权益分类	功能权益	普通用户	{{item.name}}会员
{{category.name}}	{{benefitItem.name}}

Compiler Optimizations for RTM-based computing systems

基于 RTM 的计算系统的编译器优化

基本信息

批准号：
450944241
负责人：
Professor Dr.-Ing. Jeronimo Castrillon
金额：
--
依托单位：
Institut für Technische Informatik
依托单位国家：
德国
项目类别：
Research Grants
财政年份：
资助国家：
德国
起止时间：
项目状态：
未结题

来源：
https://gepris.dfg.de/gepris/projekt/450944241?language=en
关键词：
Compiler Optimizations RTM based computing

项目摘要

Computing systems are undergoing an incredible evolution since the end of Denard scaling and in the face of the current limitations of CMOS technologies. In addition to new computing paradigms, several new memory technologies are being proposed to replace or augment traditional random access memories (RAM). Among them, racetrack memories (RTMs) are an exciting non-volatile memory technology that promises the density of hard-disk drives with the a latency somewhere between static (SRAM) and dynamic RAM (DRAM). A fundamental difference of RTMs is that they store multiple bits sequentially per access transistor, as opposed to one bit in SRAM and DRAM. This makes the latency and energy needed to access data dependent on where the bits are located in the sequential bit stream, creating a new kind of spatial locality where the distance between memory offsets must be minimized to improve performance and save energy. While compilers have targeted temporal and spatial locality in the classical sense, there is not established theory or algorithms to handle the sequential nature of RTMs. This project proposes novel compiler analysis and optimizations for RTM-based computing systems, focusing on the concrete case of nested loop programs from the domains of linear algebra, machine learning and physics simulations. We propose extensions to polyhedral compilers to analyze profitable memory access patterns and transform the program by changing the data layout and the operation schedule. The main goal of these transformations is to produce a semantic-preserving memory access trace where the distances between consecutive accesses are minimized. We then leverage the higher-level semantics in domain-specific languages (DSLs) for tensor expressions, which nicely map to nested loop programs. DSLs offer more degrees of freedom for optimization, since the data layout can be more freely chosen and known algebraic properties of operators enable coarser-grained transformations. Optimizations in this project will target not only performance and energy consumption, but also the interesting trade-off between these standard metrics and capacity offered by RTMs. We expect this project to lay the groundwork for future compilers for RTM-based systems and and provide valuable system-level feedback to computer architects and perhaps material scientists.
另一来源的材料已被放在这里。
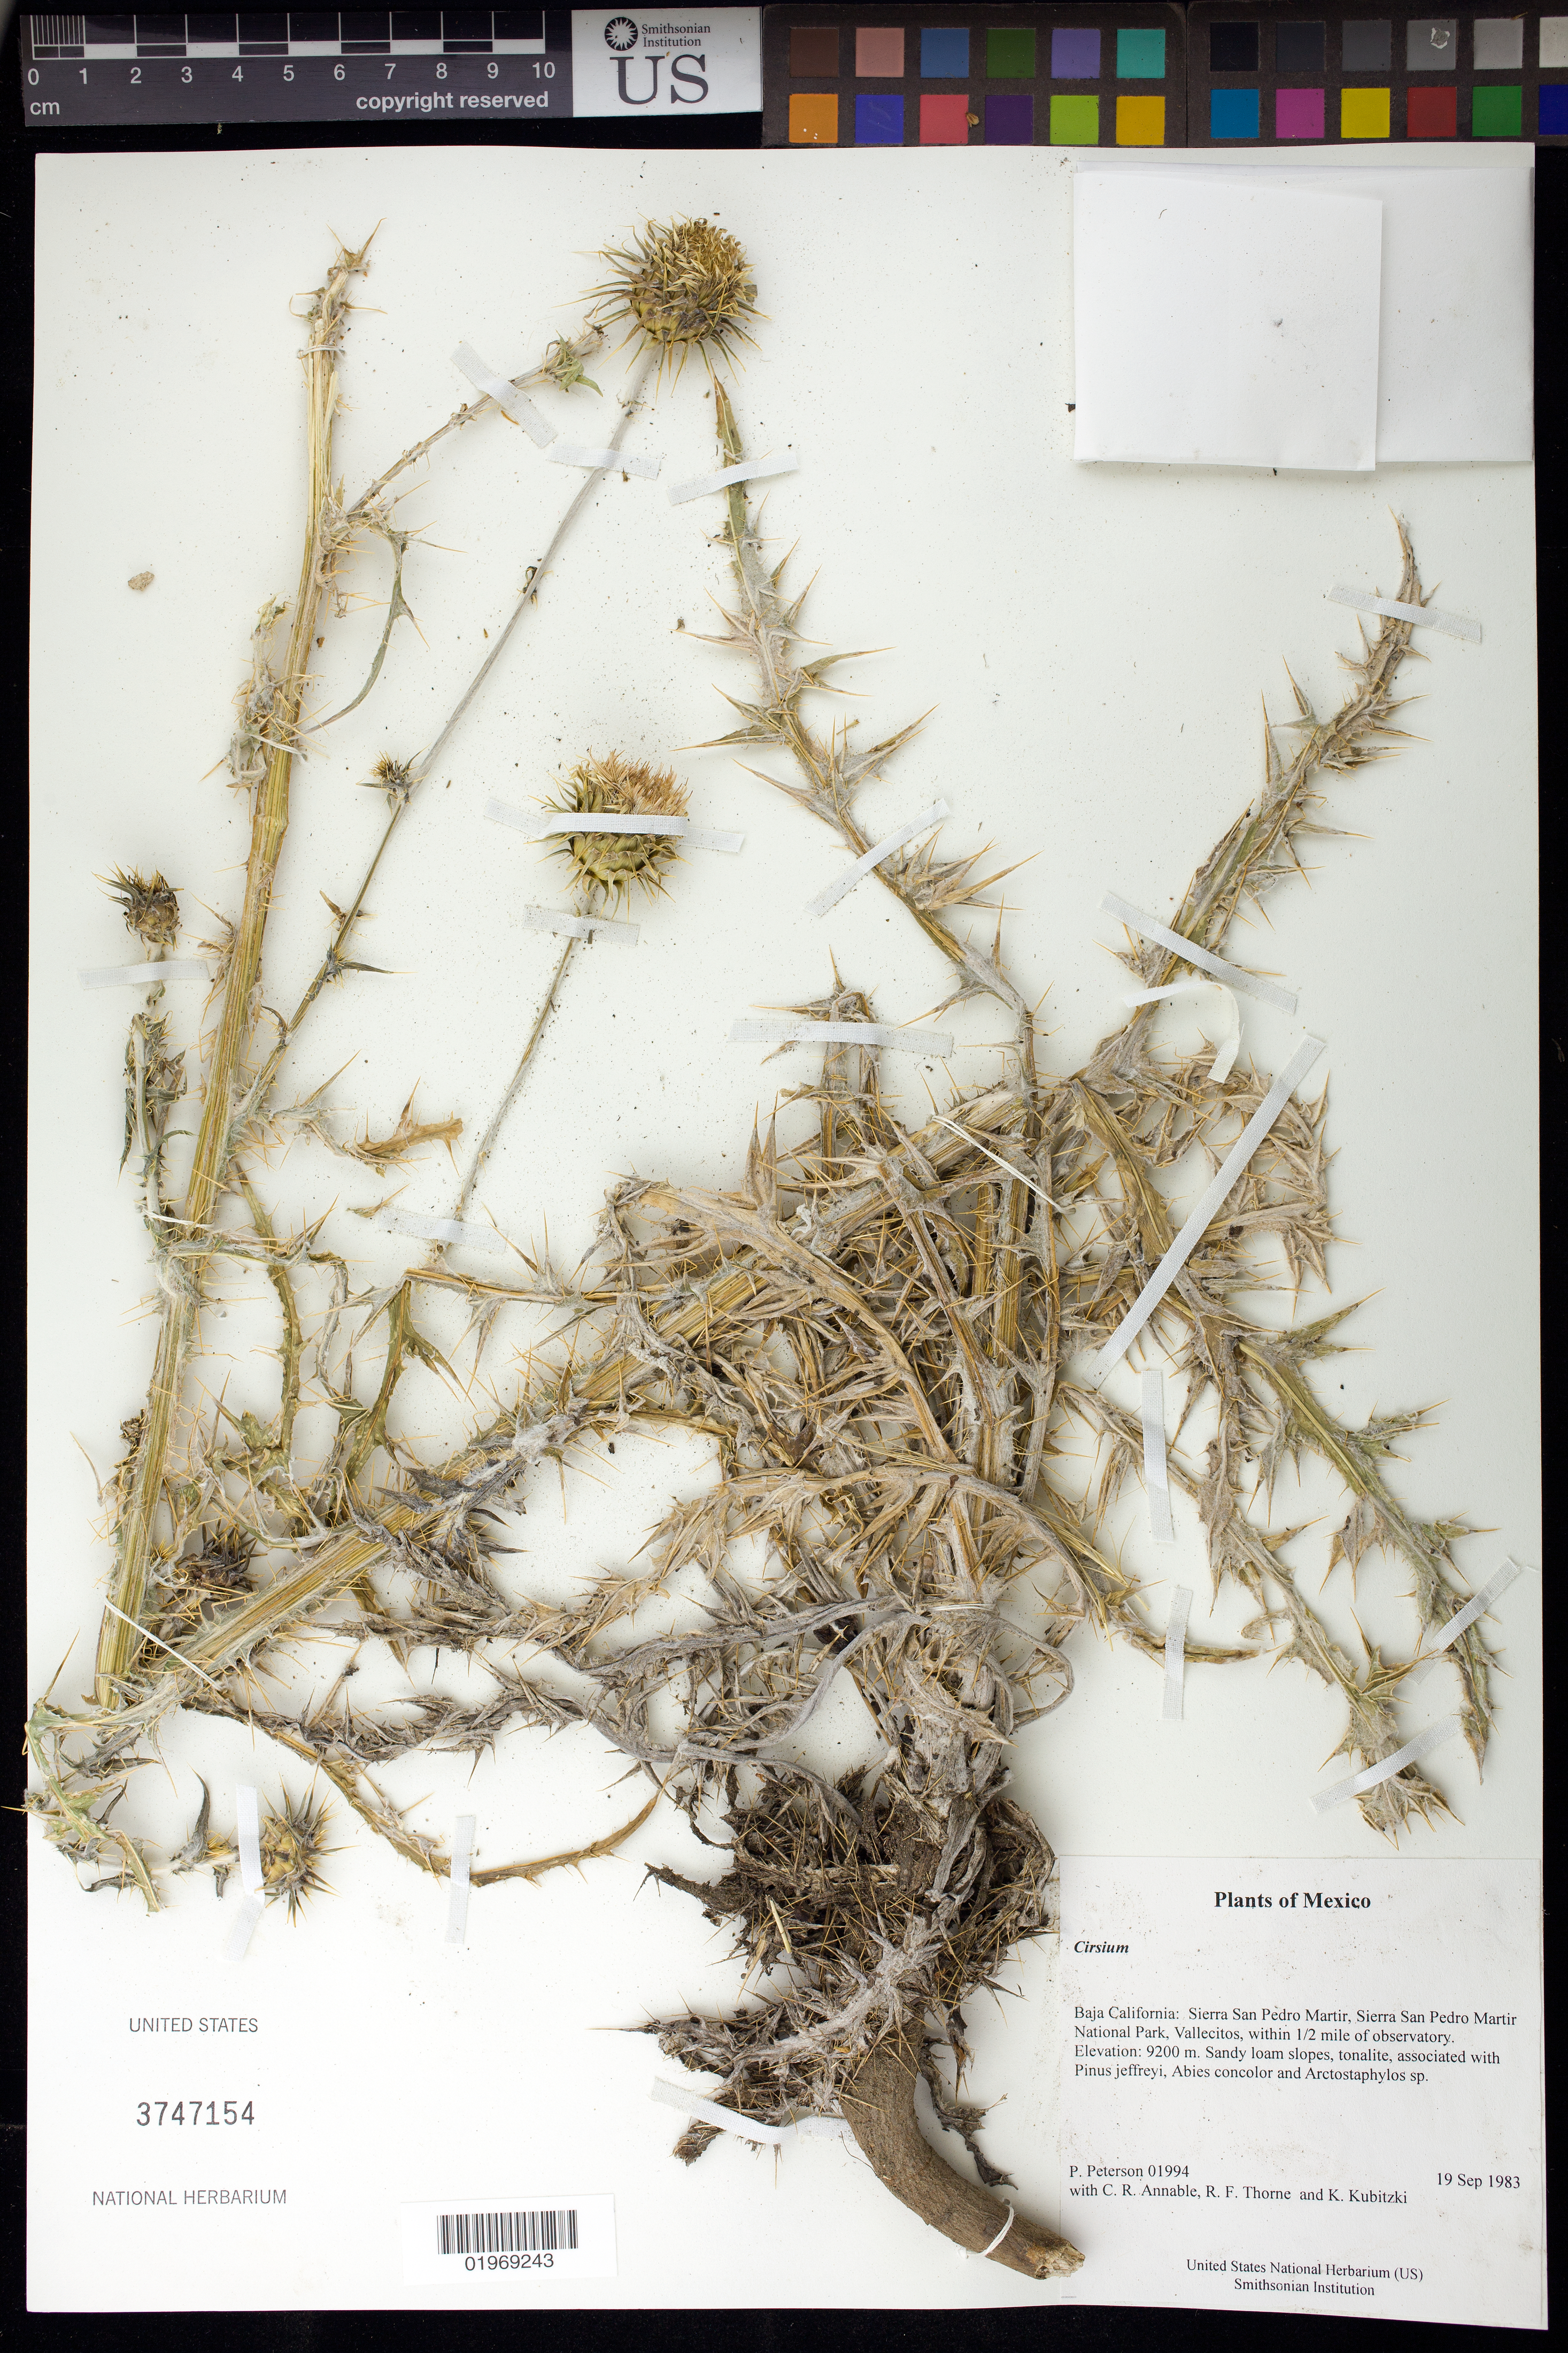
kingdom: Plantae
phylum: Tracheophyta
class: Magnoliopsida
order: Asterales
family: Asteraceae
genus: Cirsium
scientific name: Cirsium sp.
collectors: P. M. Peterson, C. R. Annable, R. F. Thorne & K. Kubitzki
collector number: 01994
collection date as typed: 19 Sep 1983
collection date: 1983-09-19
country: Mexico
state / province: Baja California Norte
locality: Sierra San Pedro Martir, Sierra San Pedro Martir National Park, Vallecitos, within 1/2 mile of observatory.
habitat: Sandy loam slopes, tonalite, associated with Pinus jeffreyi, Abies concolor and Arctostaphylos sp.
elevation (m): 9200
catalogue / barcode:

自Denard Scaling结束以来，面对当前CMOS技术的局限性，计算系统正在经历一场令人难以置信的演变。除了新的计算模式外，还提出了几种新的存储器技术来取代或增强传统的随机存取存储器(RAM)。其中，赛道存储器(RTM)是一种激动人心的非易失性存储器技术，它承诺了硬盘驱动器的密度，延迟介于静态(SRAM)和动态RAM(DRAM)之间。RTM的一个根本区别在于，与SRAM和DRAM中的一位不同，它们在每个存取晶体管上顺序存储多个位。这使得访问数据所需的延迟和能量取决于位在顺序比特流中的位置，从而创建了一种新的空间局部性，其中必须最小化内存偏移量之间的距离以提高性能和节省能源。虽然编译器以经典意义上的时间和空间局部性为目标，但还没有确定的理论或算法来处理RTM的顺序性质。该项目针对基于RTM的计算系统提出了新的编译器分析和优化方案，重点针对线性代数、机器学习和物理模拟领域中的嵌套循环程序的具体情况。我们提出了对多面体编译器的扩展，以分析有利可图的内存访问模式，并通过改变数据布局和操作调度来转换程序。这些转换的主要目标是产生保持语义的存储器访问轨迹，其中连续访问之间的距离被最小化。然后，我们将领域特定语言(DSL)中的高级语义用于张量表达式，这很好地映射到嵌套循环程序。DSL为优化提供了更多自由度，因为可以更自由地选择数据布局，并且运算符的已知代数属性支持更粗粒度的转换。此项目中的优化不仅针对性能和能源消耗，而且还针对这些标准指标和RTMS提供的容量之间的有趣权衡。我们期望这个项目为未来基于RTM的系统的编译器奠定基础，并为计算机架构师，也许还有材料科学家提供有价值的系统级反馈。